日本国憲法9条

①日本国民は、正義と秩序を基調とする国際平和を希求し、国権の発動たる戦争と、武力による威嚇又は武力の行使は、国際紛争を解決する手段としては、永久にこれを放棄する。

②前項の目的を達するため、陸海空軍その他の戦力は、これを保持しない。国の交戦権は、これを認めない。

憲法9条の全文である。

目的は実体のない観念である。これをみれば、文理解釈、類推解釈、拡張解釈その他いかなる解釈を採ろうとも、集団的自衛権が認められるとする解釈を採ることは不可能であろう。

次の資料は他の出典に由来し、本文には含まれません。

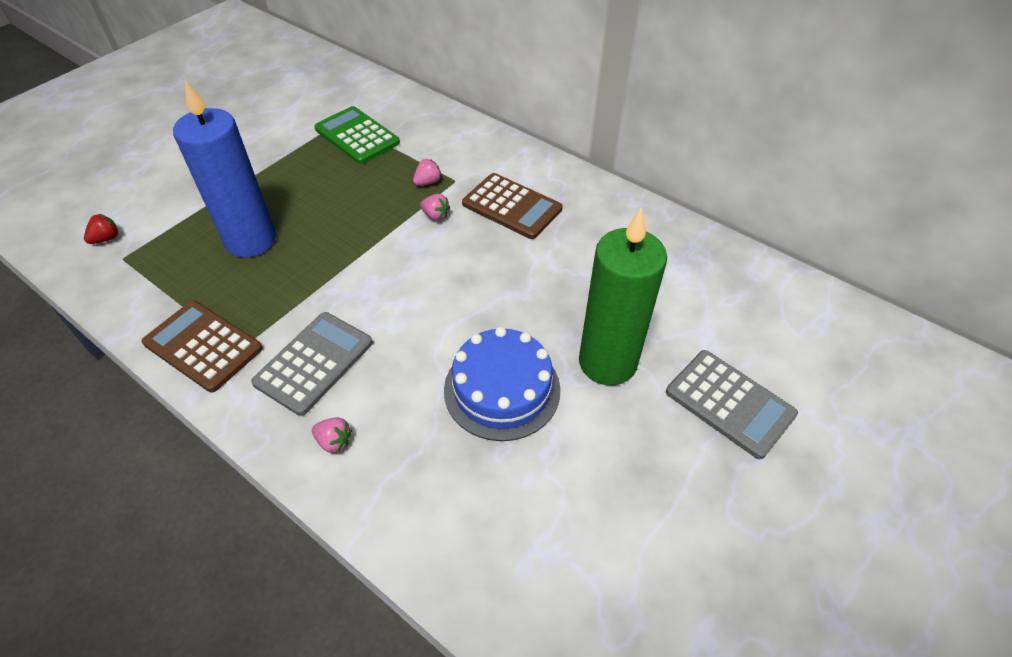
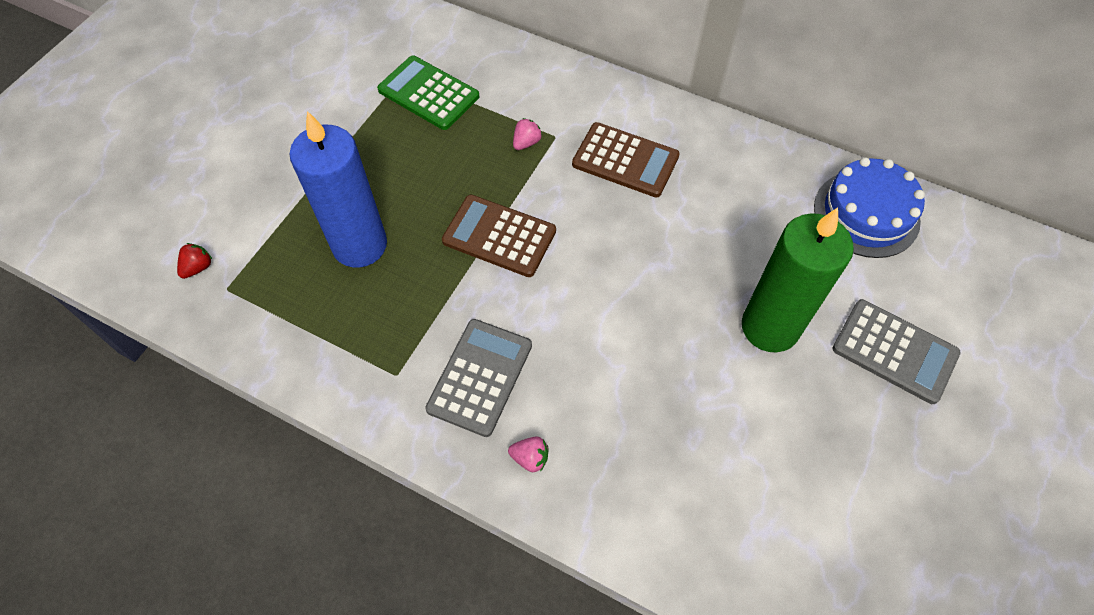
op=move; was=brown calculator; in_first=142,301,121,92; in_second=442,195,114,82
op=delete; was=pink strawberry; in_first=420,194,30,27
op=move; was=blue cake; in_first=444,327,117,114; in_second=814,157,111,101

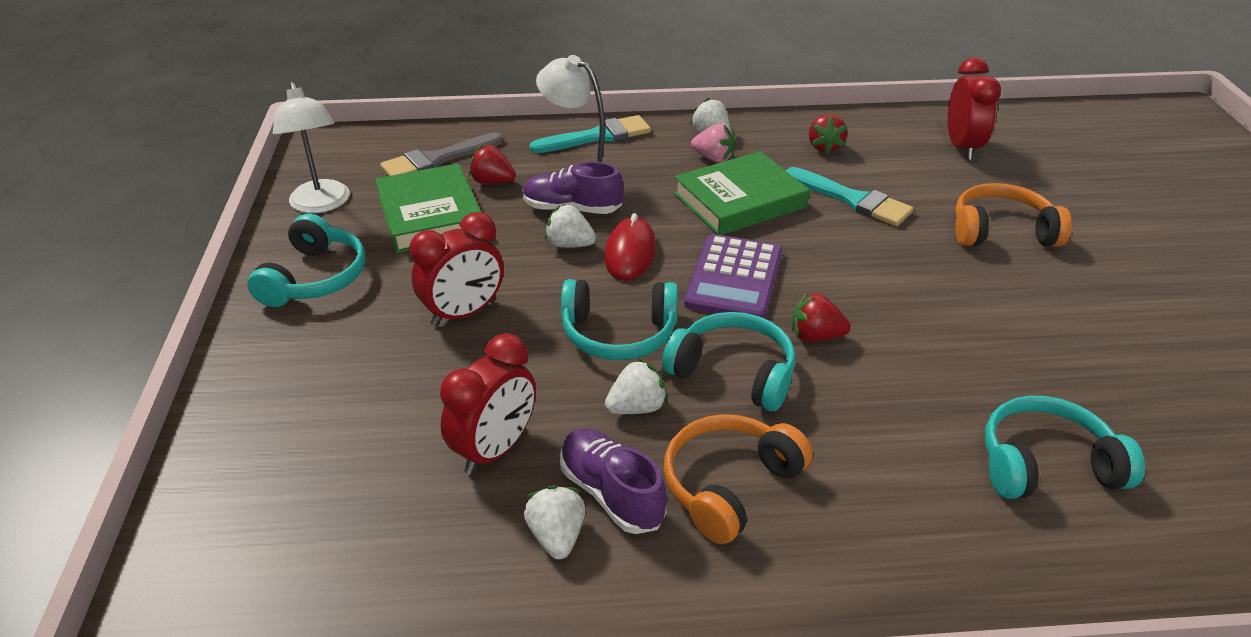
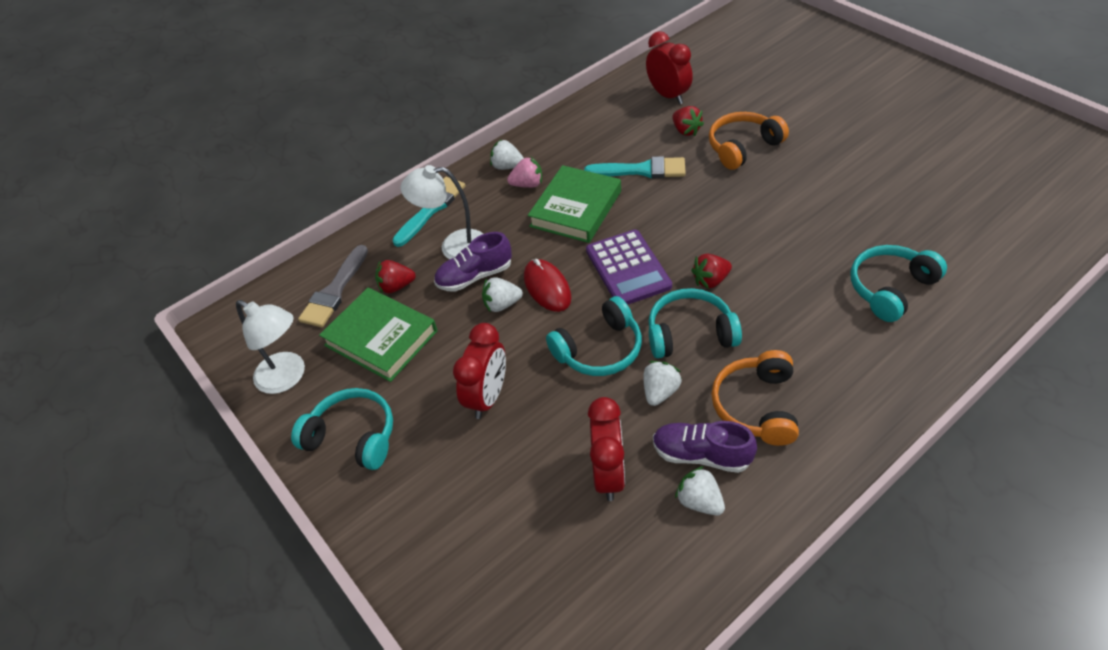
op=rotate; was=turquoise headphones; in_first=247,214,118,93; in_second=291,388,102,82; clockwise=-45
op=move; was=red strawberry; in_first=809,114,38,40; in_second=672,106,32,30

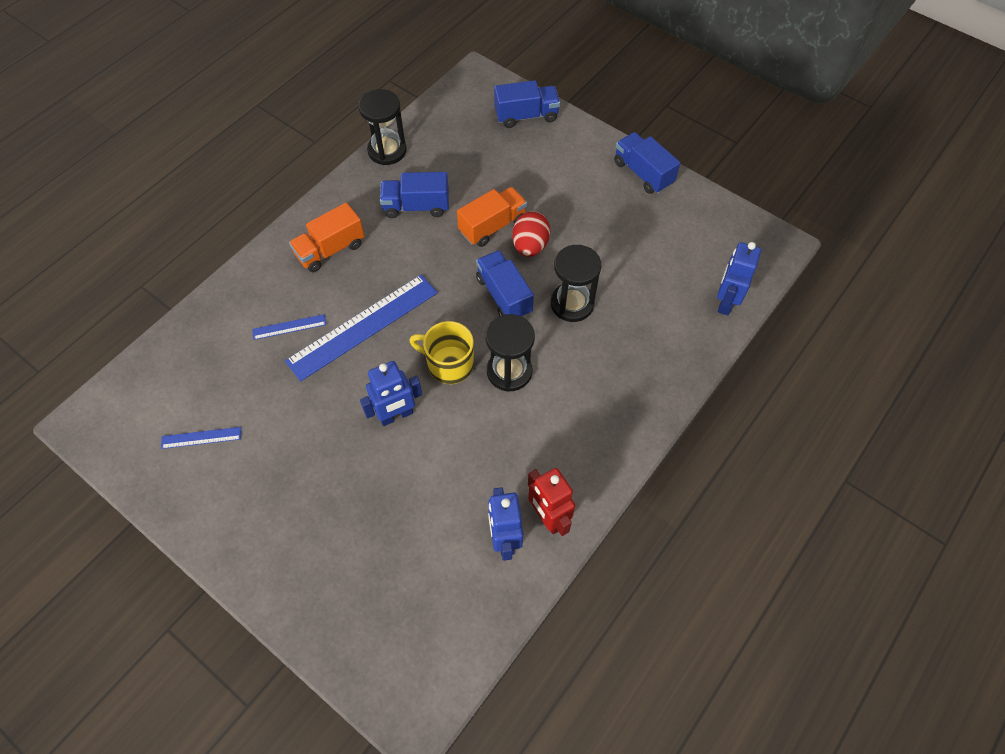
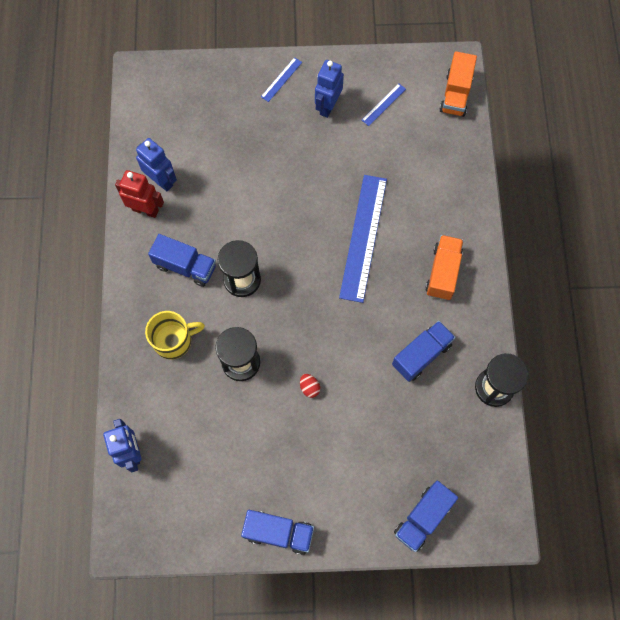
op=move; was=blue ruler; in_first=252,314,75,26; in_second=261,57,41,45
op=move; was=blue robot; in_first=360,361,62,65; in_second=315,60,29,58
op=move; was=yellow mug; in_first=409,321,65,63; in_second=145,311,60,48
op=move; was=orange truck; in_first=457,187,70,60; in_second=440,51,37,66
op=move; was=blue truck; in_first=476,250,58,67; in_second=148,234,68,53
op=resize; was=red egg; in_first=512,212,38,45; in_second=300,374,20,24; ratio=0.55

集団的自衛権が認められると解釈することが不可能であれば、解釈を改めるべきだとするが、一論者に対し、解釈を改める力を付与させてはならない。
PKO問題に関し、日米両軍が急迫不正の攻撃を受けた場合には、その防衛のためのという実体のない観念により武器使用を認めるよう武器使用基準を緩和すべしとする旨を唱える論者がいるが、経済的資源保有国に独裁政権があろうとフィクションして、日米の資本による搾取の構造・関係は変わることはなく、米国及び自国資本が剰余利潤獲得の手段としての侵略行為に対し、攻撃を受けた場合に武器使用を認められるとすることは、侵略行為を肯定、加担することであり、実体のない全く恣意的な論理である。

そして、この論者すなわち前原氏は、米軍のために武器の製造及び輸出についても認める旨の主張を行なうが、2項において、国権発動たる戦争と共に紛争解決の手段としての戦力を放棄するとの流れを受けて、戦力を「保持しない」と規定している以上、棚卸資産たる戦力であろうとこれを製造して保持できないことは明らかである。 この1項と2項の連関に鑑みれば、核兵器をはじめ兵器の共同開発つまりは随意償却という現実には試運転を含む稼働即償却の繰延資産無形資産等としての保持もできないものと解される。